-- AVAILABLE DATA follows --

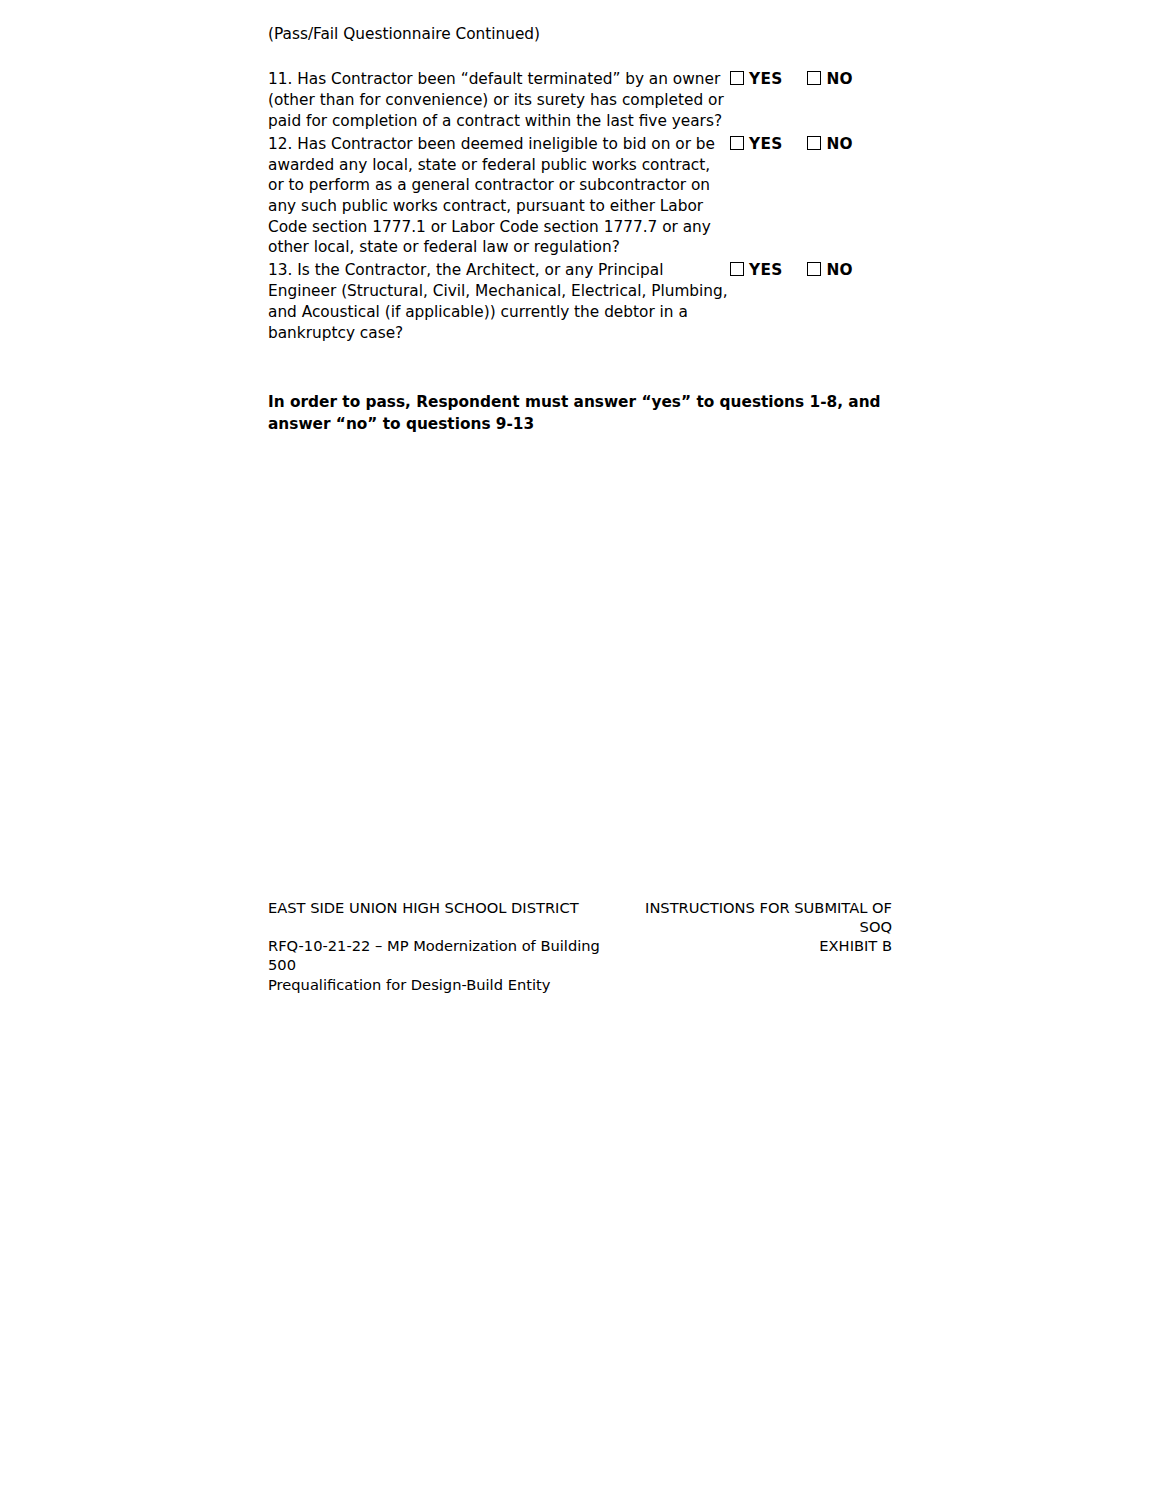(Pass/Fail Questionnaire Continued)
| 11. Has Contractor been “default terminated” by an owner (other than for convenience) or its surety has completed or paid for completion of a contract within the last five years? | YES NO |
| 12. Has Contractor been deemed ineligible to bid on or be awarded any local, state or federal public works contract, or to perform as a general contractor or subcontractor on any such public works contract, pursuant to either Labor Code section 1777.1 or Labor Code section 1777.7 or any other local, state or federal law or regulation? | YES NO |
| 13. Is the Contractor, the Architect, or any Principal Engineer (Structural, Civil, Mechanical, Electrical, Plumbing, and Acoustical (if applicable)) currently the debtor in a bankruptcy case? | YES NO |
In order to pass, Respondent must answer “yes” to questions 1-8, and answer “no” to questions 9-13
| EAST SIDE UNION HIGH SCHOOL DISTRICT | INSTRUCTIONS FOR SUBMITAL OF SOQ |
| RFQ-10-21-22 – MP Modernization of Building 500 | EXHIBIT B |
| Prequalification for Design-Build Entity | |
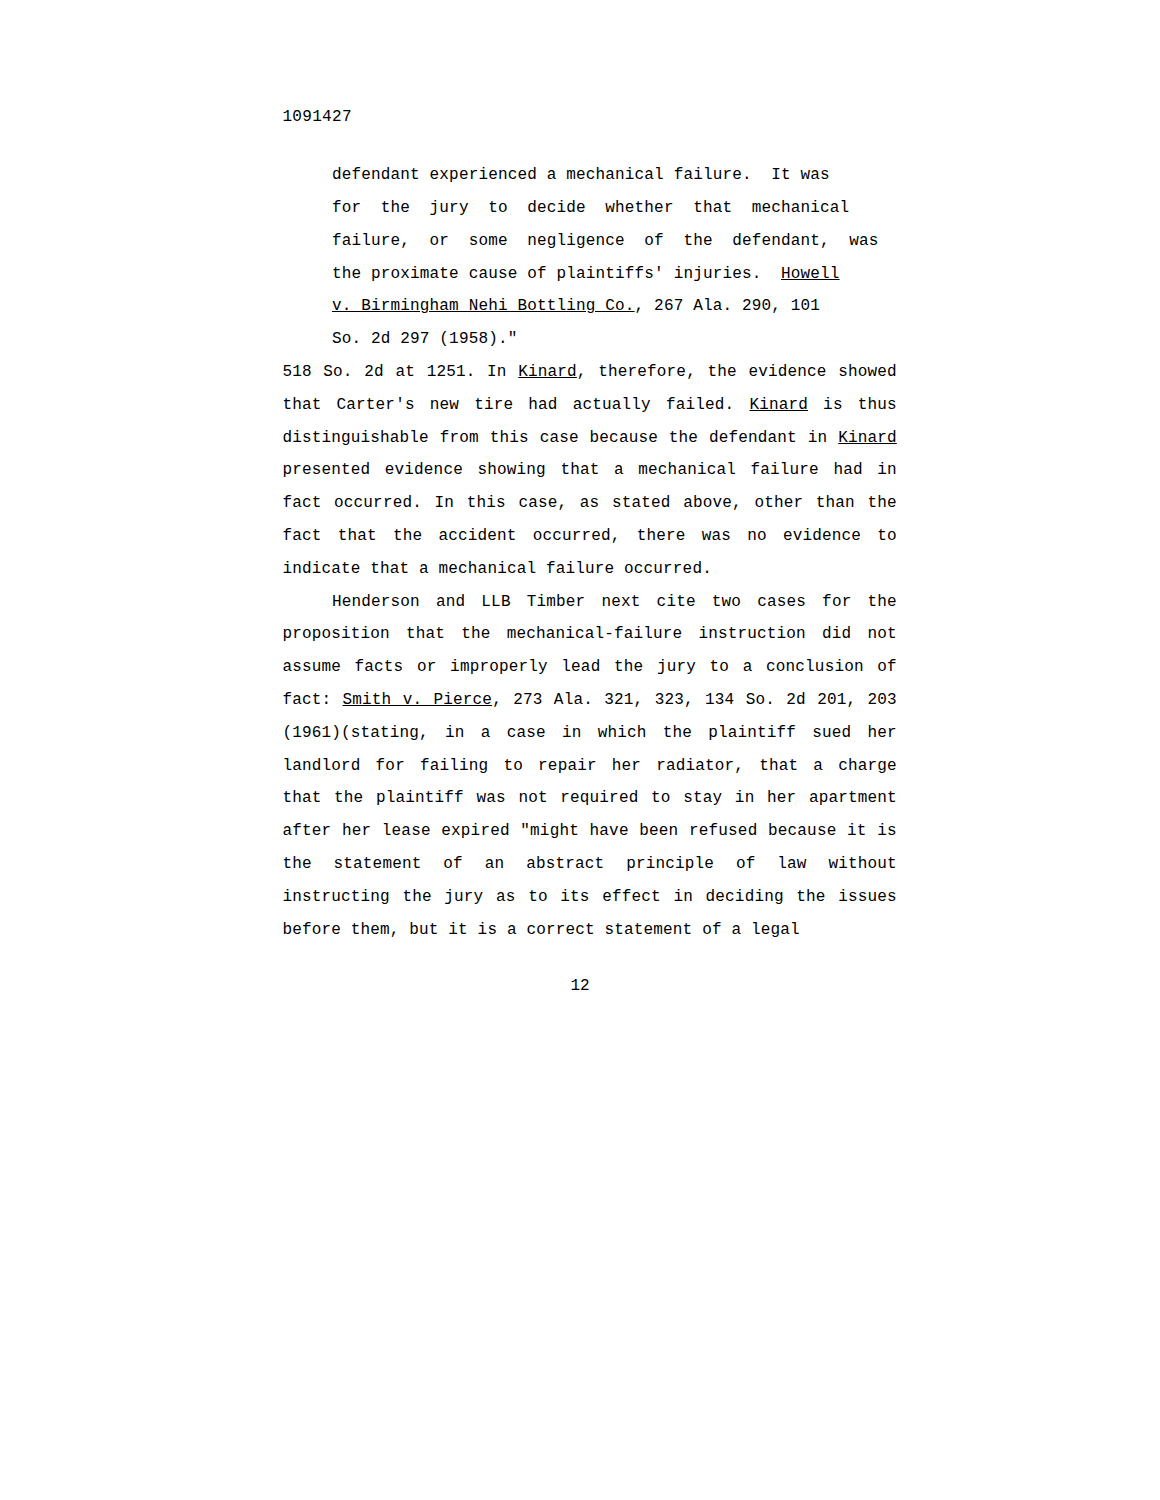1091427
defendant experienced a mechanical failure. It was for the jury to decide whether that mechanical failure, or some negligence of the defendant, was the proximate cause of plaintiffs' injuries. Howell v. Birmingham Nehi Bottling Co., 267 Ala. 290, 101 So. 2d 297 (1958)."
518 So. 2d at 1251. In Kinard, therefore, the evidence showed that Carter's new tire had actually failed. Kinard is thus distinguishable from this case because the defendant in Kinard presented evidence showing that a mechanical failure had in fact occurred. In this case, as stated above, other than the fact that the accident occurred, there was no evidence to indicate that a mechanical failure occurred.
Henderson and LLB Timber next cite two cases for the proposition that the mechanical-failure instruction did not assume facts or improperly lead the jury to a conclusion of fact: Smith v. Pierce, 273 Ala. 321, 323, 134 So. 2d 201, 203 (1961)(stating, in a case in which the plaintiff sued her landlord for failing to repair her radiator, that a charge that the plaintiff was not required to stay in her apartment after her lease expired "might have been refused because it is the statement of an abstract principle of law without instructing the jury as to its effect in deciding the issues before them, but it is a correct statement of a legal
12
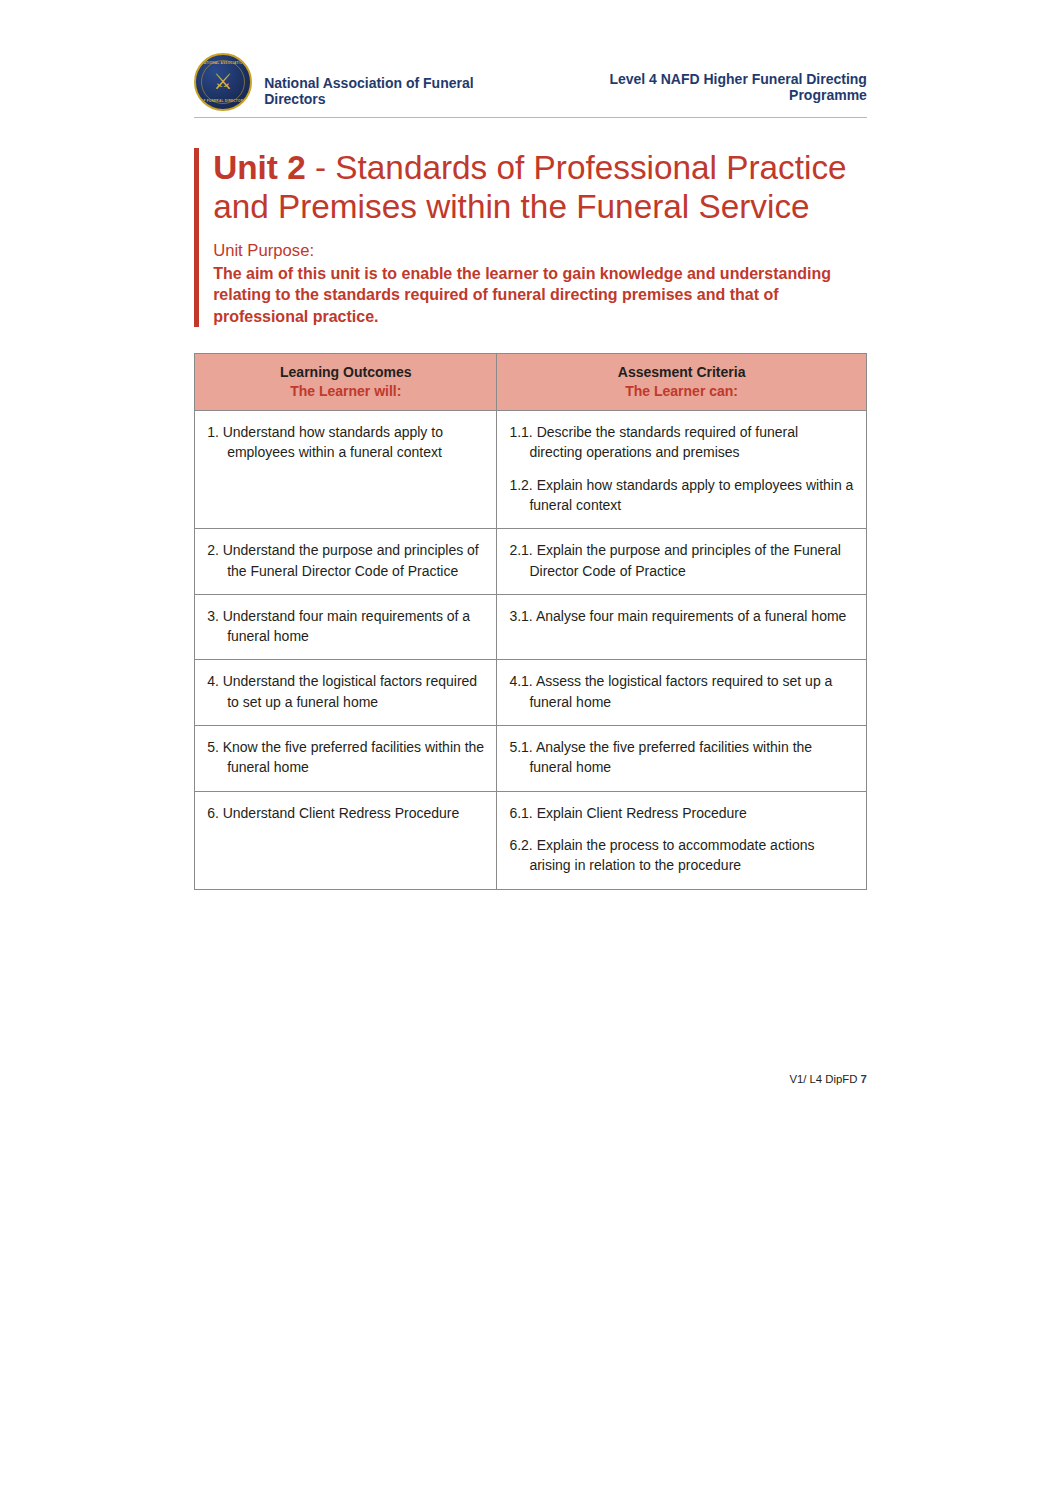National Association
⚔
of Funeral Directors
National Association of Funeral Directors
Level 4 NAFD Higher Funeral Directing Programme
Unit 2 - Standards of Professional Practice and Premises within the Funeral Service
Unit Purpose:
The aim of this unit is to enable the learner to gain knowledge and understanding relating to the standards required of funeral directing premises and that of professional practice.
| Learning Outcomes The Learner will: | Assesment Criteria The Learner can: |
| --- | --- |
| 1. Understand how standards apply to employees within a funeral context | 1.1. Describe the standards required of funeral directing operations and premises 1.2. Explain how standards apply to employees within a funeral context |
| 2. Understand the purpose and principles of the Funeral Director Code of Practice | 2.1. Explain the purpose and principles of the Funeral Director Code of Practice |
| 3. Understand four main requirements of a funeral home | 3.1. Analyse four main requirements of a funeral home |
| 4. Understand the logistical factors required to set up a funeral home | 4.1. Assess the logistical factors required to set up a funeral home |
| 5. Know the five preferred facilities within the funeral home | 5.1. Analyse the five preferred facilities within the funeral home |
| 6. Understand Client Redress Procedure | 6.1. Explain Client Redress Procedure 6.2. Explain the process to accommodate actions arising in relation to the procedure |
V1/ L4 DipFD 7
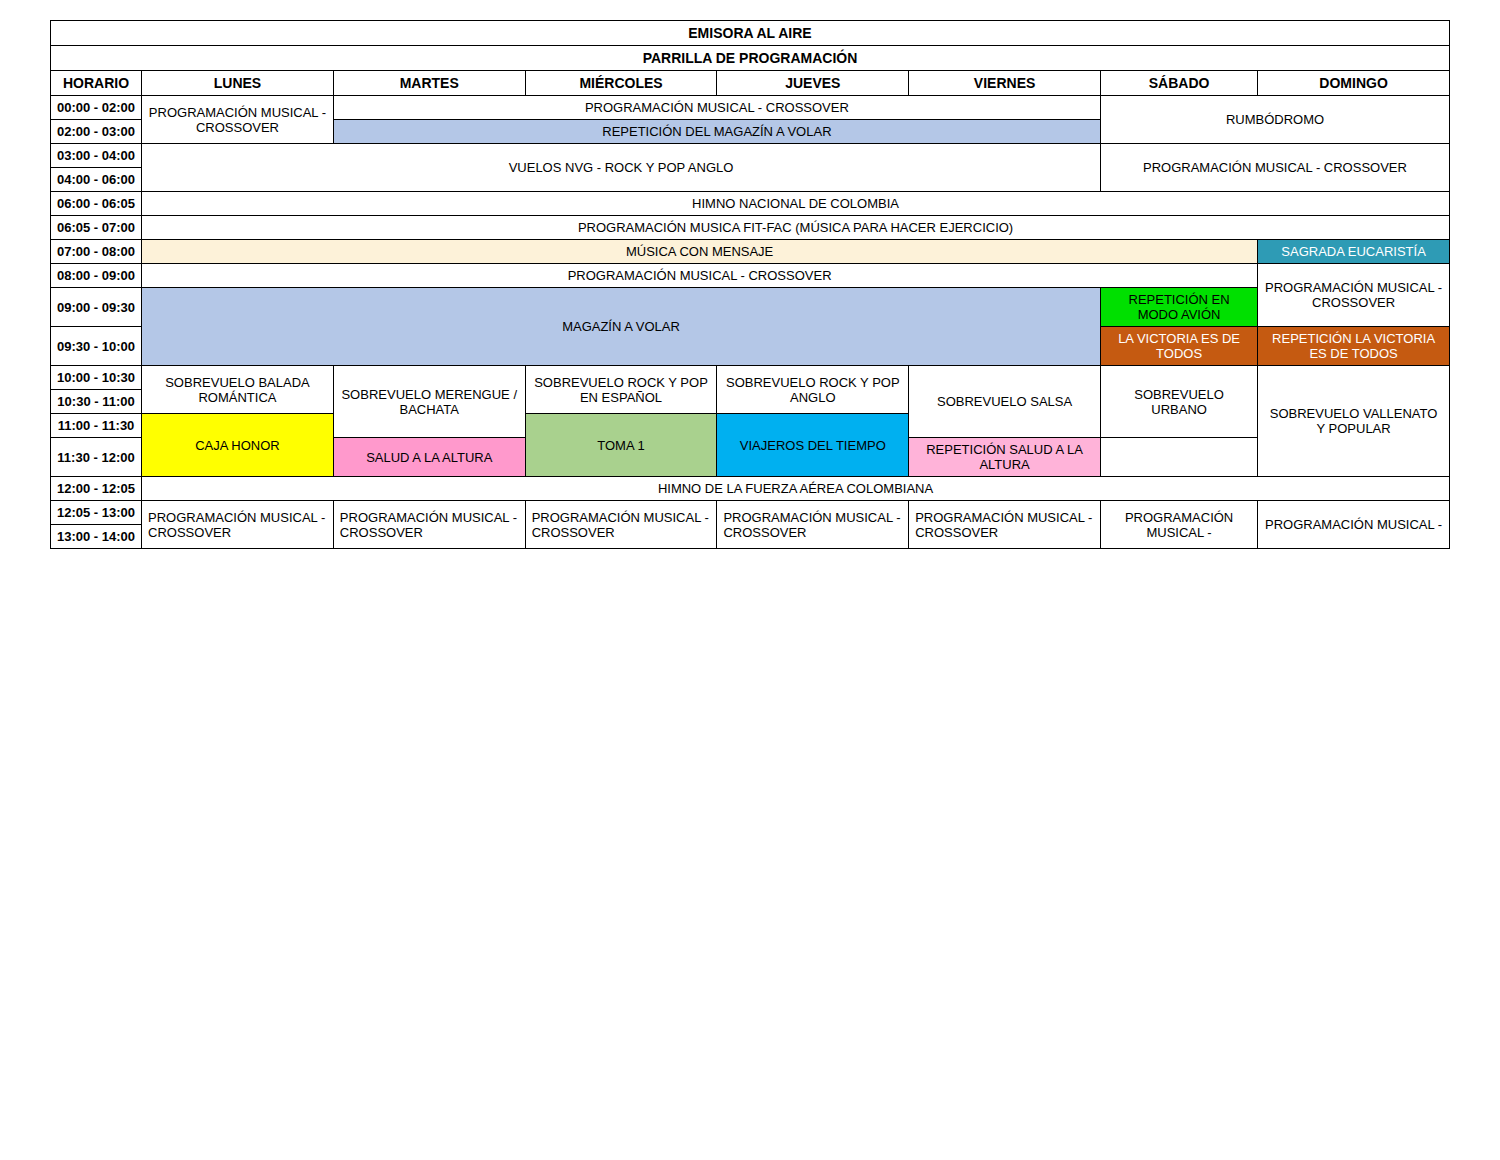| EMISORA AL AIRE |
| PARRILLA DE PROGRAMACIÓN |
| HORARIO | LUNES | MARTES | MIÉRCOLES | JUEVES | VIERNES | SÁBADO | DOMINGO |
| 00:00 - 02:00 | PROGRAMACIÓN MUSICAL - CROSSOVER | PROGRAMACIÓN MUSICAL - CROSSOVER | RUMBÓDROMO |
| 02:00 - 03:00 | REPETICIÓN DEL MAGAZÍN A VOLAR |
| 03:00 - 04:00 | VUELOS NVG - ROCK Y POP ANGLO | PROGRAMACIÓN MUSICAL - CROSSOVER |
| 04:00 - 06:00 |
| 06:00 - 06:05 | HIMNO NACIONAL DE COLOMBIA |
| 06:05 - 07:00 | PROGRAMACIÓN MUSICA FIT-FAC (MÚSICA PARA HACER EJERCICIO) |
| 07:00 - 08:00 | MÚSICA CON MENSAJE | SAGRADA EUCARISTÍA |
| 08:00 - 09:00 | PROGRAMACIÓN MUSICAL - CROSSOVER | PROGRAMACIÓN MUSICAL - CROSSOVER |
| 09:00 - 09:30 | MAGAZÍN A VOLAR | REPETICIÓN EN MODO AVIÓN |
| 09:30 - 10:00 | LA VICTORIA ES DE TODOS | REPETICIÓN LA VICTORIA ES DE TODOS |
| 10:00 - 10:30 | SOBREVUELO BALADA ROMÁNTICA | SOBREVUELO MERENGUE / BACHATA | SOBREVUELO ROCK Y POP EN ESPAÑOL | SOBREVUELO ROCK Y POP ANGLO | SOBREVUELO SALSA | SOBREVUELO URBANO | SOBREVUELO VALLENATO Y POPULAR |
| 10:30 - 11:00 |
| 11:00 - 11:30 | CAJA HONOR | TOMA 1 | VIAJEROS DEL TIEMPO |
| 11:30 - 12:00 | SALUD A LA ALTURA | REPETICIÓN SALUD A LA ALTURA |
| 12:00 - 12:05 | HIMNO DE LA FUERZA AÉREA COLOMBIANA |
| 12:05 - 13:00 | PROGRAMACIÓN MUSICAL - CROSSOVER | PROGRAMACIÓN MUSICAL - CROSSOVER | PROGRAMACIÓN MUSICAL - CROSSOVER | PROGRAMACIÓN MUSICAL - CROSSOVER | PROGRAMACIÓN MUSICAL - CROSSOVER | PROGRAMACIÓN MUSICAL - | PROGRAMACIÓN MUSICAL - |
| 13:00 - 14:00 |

-- AVAILABLE DATA concluded --

• ABOUT THIS TASK:
Retype all the entries word for word; the pictures stay out.

• SOLUTION TO THIS PROBLEM:
(Pass/Fail Questionnaire Continued)
| 11. Has Contractor been “default terminated” by an owner (other than for convenience) or its surety has completed or paid for completion of a contract within the last five years? | YES NO |
| 12. Has Contractor been deemed ineligible to bid on or be awarded any local, state or federal public works contract, or to perform as a general contractor or subcontractor on any such public works contract, pursuant to either Labor Code section 1777.1 or Labor Code section 1777.7 or any other local, state or federal law or regulation? | YES NO |
| 13. Is the Contractor, the Architect, or any Principal Engineer (Structural, Civil, Mechanical, Electrical, Plumbing, and Acoustical (if applicable)) currently the debtor in a bankruptcy case? | YES NO |
In order to pass, Respondent must answer “yes” to questions 1-8, and answer “no” to questions 9-13
| EAST SIDE UNION HIGH SCHOOL DISTRICT | INSTRUCTIONS FOR SUBMITAL OF SOQ |
| RFQ-10-21-22 – MP Modernization of Building 500 | EXHIBIT B |
| Prequalification for Design-Build Entity | |
1091427
defendant experienced a mechanical failure. It was for the jury to decide whether that mechanical failure, or some negligence of the defendant, was the proximate cause of plaintiffs' injuries. Howell v. Birmingham Nehi Bottling Co., 267 Ala. 290, 101 So. 2d 297 (1958)."
518 So. 2d at 1251. In Kinard, therefore, the evidence showed that Carter's new tire had actually failed. Kinard is thus distinguishable from this case because the defendant in Kinard presented evidence showing that a mechanical failure had in fact occurred. In this case, as stated above, other than the fact that the accident occurred, there was no evidence to indicate that a mechanical failure occurred.
Henderson and LLB Timber next cite two cases for the proposition that the mechanical-failure instruction did not assume facts or improperly lead the jury to a conclusion of fact: Smith v. Pierce, 273 Ala. 321, 323, 134 So. 2d 201, 203 (1961)(stating, in a case in which the plaintiff sued her landlord for failing to repair her radiator, that a charge that the plaintiff was not required to stay in her apartment after her lease expired "might have been refused because it is the statement of an abstract principle of law without instructing the jury as to its effect in deciding the issues before them, but it is a correct statement of a legal
12
National Association
⚔
of Funeral Directors
National Association of Funeral Directors
Level 4 NAFD Higher Funeral Directing Programme
Unit 2 - Standards of Professional Practice and Premises within the Funeral Service
Unit Purpose:
The aim of this unit is to enable the learner to gain knowledge and understanding relating to the standards required of funeral directing premises and that of professional practice.
| Learning Outcomes The Learner will: | Assesment Criteria The Learner can: |
| --- | --- |
| 1. Understand how standards apply to employees within a funeral context | 1.1. Describe the standards required of funeral directing operations and premises 1.2. Explain how standards apply to employees within a funeral context |
| 2. Understand the purpose and principles of the Funeral Director Code of Practice | 2.1. Explain the purpose and principles of the Funeral Director Code of Practice |
| 3. Understand four main requirements of a funeral home | 3.1. Analyse four main requirements of a funeral home |
| 4. Understand the logistical factors required to set up a funeral home | 4.1. Assess the logistical factors required to set up a funeral home |
| 5. Know the five preferred facilities within the funeral home | 5.1. Analyse the five preferred facilities within the funeral home |
| 6. Understand Client Redress Procedure | 6.1. Explain Client Redress Procedure 6.2. Explain the process to accommodate actions arising in relation to the procedure |
V1/ L4 DipFD 7
| EMISORA AL AIRE |
| PARRILLA DE PROGRAMACIÓN |
| HORARIO | LUNES | MARTES | MIÉRCOLES | JUEVES | VIERNES | SÁBADO | DOMINGO |
| 00:00 - 02:00 | PROGRAMACIÓN MUSICAL - CROSSOVER | PROGRAMACIÓN MUSICAL - CROSSOVER | RUMBÓDROMO |
| 02:00 - 03:00 | REPETICIÓN DEL MAGAZÍN A VOLAR |
| 03:00 - 04:00 | VUELOS NVG - ROCK Y POP ANGLO | PROGRAMACIÓN MUSICAL - CROSSOVER |
| 04:00 - 06:00 |
| 06:00 - 06:05 | HIMNO NACIONAL DE COLOMBIA |
| 06:05 - 07:00 | PROGRAMACIÓN MUSICA FIT-FAC (MÚSICA PARA HACER EJERCICIO) |
| 07:00 - 08:00 | MÚSICA CON MENSAJE | SAGRADA EUCARISTÍA |
| 08:00 - 09:00 | PROGRAMACIÓN MUSICAL - CROSSOVER | PROGRAMACIÓN MUSICAL - CROSSOVER |
| 09:00 - 09:30 | MAGAZÍN A VOLAR | REPETICIÓN EN MODO AVIÓN |
| 09:30 - 10:00 | LA VICTORIA ES DE TODOS | REPETICIÓN LA VICTORIA ES DE TODOS |
| 10:00 - 10:30 | SOBREVUELO BALADA ROMÁNTICA | SOBREVUELO MERENGUE / BACHATA | SOBREVUELO ROCK Y POP EN ESPAÑOL | SOBREVUELO ROCK Y POP ANGLO | SOBREVUELO SALSA | SOBREVUELO URBANO | SOBREVUELO VALLENATO Y POPULAR |
| 10:30 - 11:00 |
| 11:00 - 11:30 | CAJA HONOR | TOMA 1 | VIAJEROS DEL TIEMPO |
| 11:30 - 12:00 | SALUD A LA ALTURA | REPETICIÓN SALUD A LA ALTURA |
| 12:00 - 12:05 | HIMNO DE LA FUERZA AÉREA COLOMBIANA |
| 12:05 - 13:00 | PROGRAMACIÓN MUSICAL - CROSSOVER | PROGRAMACIÓN MUSICAL - CROSSOVER | PROGRAMACIÓN MUSICAL - CROSSOVER | PROGRAMACIÓN MUSICAL - CROSSOVER | PROGRAMACIÓN MUSICAL - CROSSOVER | PROGRAMACIÓN MUSICAL - | PROGRAMACIÓN MUSICAL - |
| 13:00 - 14:00 |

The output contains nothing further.